"Earth to Echo" aims squarely at its preteen target audience; unfortunately, the film also feels like it was written by someone in that age group.
No, I take that back - it's an insult to 12 year olds.
"Echo" is a sort of "E.T." wannabe for the 21st century, with three middle-school students working to enjoy their final night together when everyone in their prefab community is ordered to move (superhighway coming through!).
Shown from left in a scene from “Earth to Echo” are Reese Hartwig, Ella Wahlestedt, Astro and Teo Halm.
Their evening gets a jump-start when they discover a tiny, robotic alien who has crash-landed and, as usual, needs to rebuild his spaceship; meanwhile, the usual amorphous government workers pursue the usual harmless visitor with the usual brainless malice (see "Starman," "E.T.," "Iron Giant," etc.).

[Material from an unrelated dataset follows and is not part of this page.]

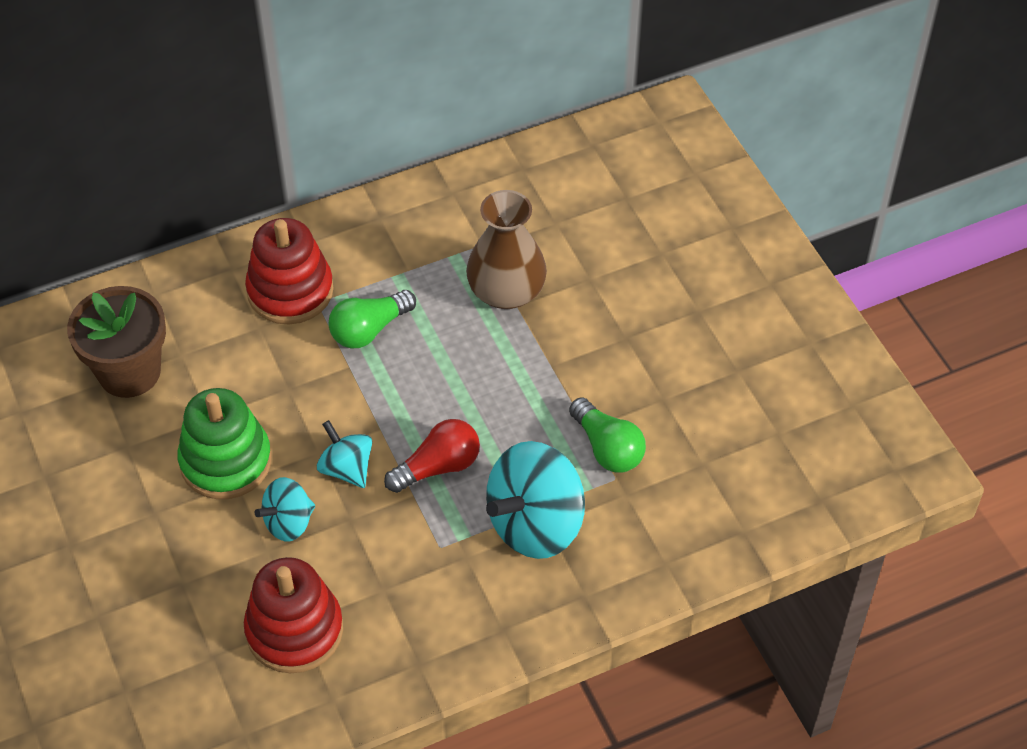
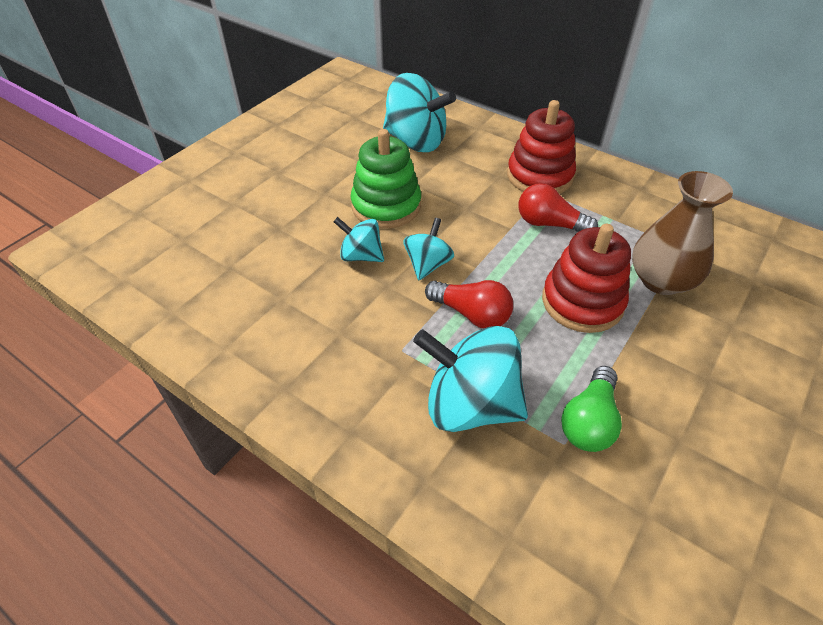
camera: 60 degrees right, 5 degrees down
brown flower pot [67,286,166,398] -> turquoise spinning top [383,73,456,152]
red stacking toy [244,557,343,673] -> red stacking toy moved to [542,224,631,333]
green light bulb [329,290,416,348] -> red light bulb [518,183,598,232]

I'm willing to spot a film like this some preposterousness, but as Echo leads the children from place to place, attempting to reconstruct a "key" to his vessel, I was often unable to figure out what was happening - because so little of it made sense.
One huge problem: If the lovable alien could fly 100 million light-years, understand English and find all necessary parts in such places as a barn, an arcade and a girl's bedroom, then I don't understand why he would need help from hyperactive preteens.
Another absurdity is the way the three pals (together with an appealing female friend who joins them) are constantly able to escape adult pursuit by the simple expedient of running. Or riding bikes. Really fast, I guess.
Instead of coherent plotting, "Echo" is more interested in playing up its preadolescent milieu of jolly wisecracks, friendship above all, awkwardness around girls and mastery of technology (the entire film purports to be footage from the boys' cameras and phones).
After about 40 minutes of repeatedly thinking "But wait!", I finally gave up, trying instead to be content with "Echo's" decent performances and upbeat outlook.
Indeed these are its sole redeeming values; while all the teen actors come across as genuine and likable, Reese Hartwig is especially strong as Munch, and so is Ella Wahlestedt as Emma, who proves vital to the boys' quest; she's refreshingly "ungirly" - though I felt she acquiesced too quickly to the devastation of her tidy bedroom.
And even though I've insulted the film's preadolescent mindset, that also helps sustain interest - the "we'll-never-die" fortitude that finally enables their success.
Which then elicits the following moral, pronounced upon their separation: "Distance is just a state of mind; if you're best friends, then you always will be, no matter where you are in the universe."
Sigh. How I wish this were as true as it sounds.
Like much else here, it will nonetheless resonate with its target audience; for those who prefer more realistic preteen capers, Stick with "Stand by Me."
3 stars out of 4
Rated PG for some action and peril, and mild language.